What drove that misguided ambition?
Stewart: I think it comes from the conviction that every problem has a solution. It comes from a culture that can’t tolerate partial failure or messiness. It wants to fix everything and do it quickly. People say we didn’t have the right plan. We didn’t have the right strategy. The truth is that there can’t really be a plan or strategy for rebuilding an entire nation. It’s too complicated and chaotic. Saying there wasn’t a plan implies that somewhere in some drawer is a magic plan, and if you just got your hands on it, you could occupy somebody else’s country and fix everything. It simply was not possible for foreigners to go into southern Afghanistan and totally rebuild the political, economic, and security structures there.
A more modest mission was possible. We could have improved the lives of millions of Afghans if we’d been patient. We could have continued to develop education, health care, and road infrastructure. We could have supported free and fair elections. We could have made sure that Afghanistan was more stable and more prosperous than it had been in the past.

How are you enjoying your role at the Jackson Institute?
Stewart: I’m loving it. I’m teaching three courses this semester: one undergraduate course and two graduate seminars. It’s been incredibly exhilarating. The students are incredibly curious and engaged.

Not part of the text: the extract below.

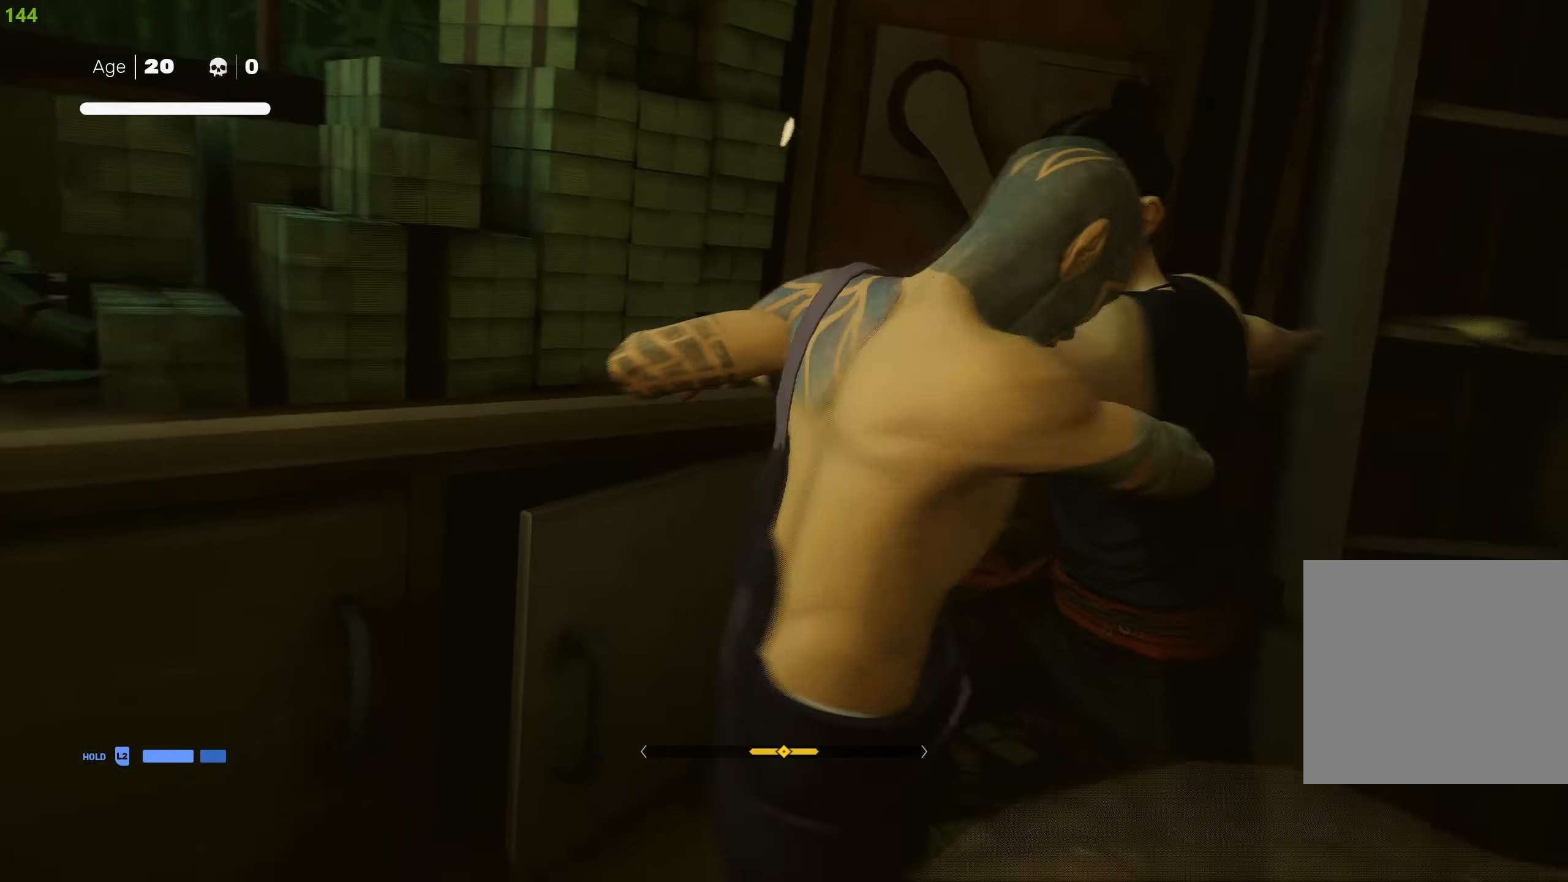
{"buttons": [], "left_stick": "center", "right_stick": "center", "events": []}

Jim Levinsohn, director of the Jackson Institute, has built something unique here: a public policy program with a vibrant intellectual culture. The students are taught to patiently think critically about complex issues. I think Jackson will be an excellent school of global affairs when that transition is completed next fall.

I’ve had a wonderful time working with Rohini Pande, a distinguished development economist and director of the Economic Growth Center, and Sunil Amrith, an accomplished historian of modern South Asia, on the Yale Development Dialogue series. I’m a practitioner who has run an international development organization, so it’s been very rewarding to work alongside two top-flight scholars to explore pressing policy issues. I’m looking forward to our November 16 event about the future of Afghanistan. It should be a robust and thought-provoking discussion.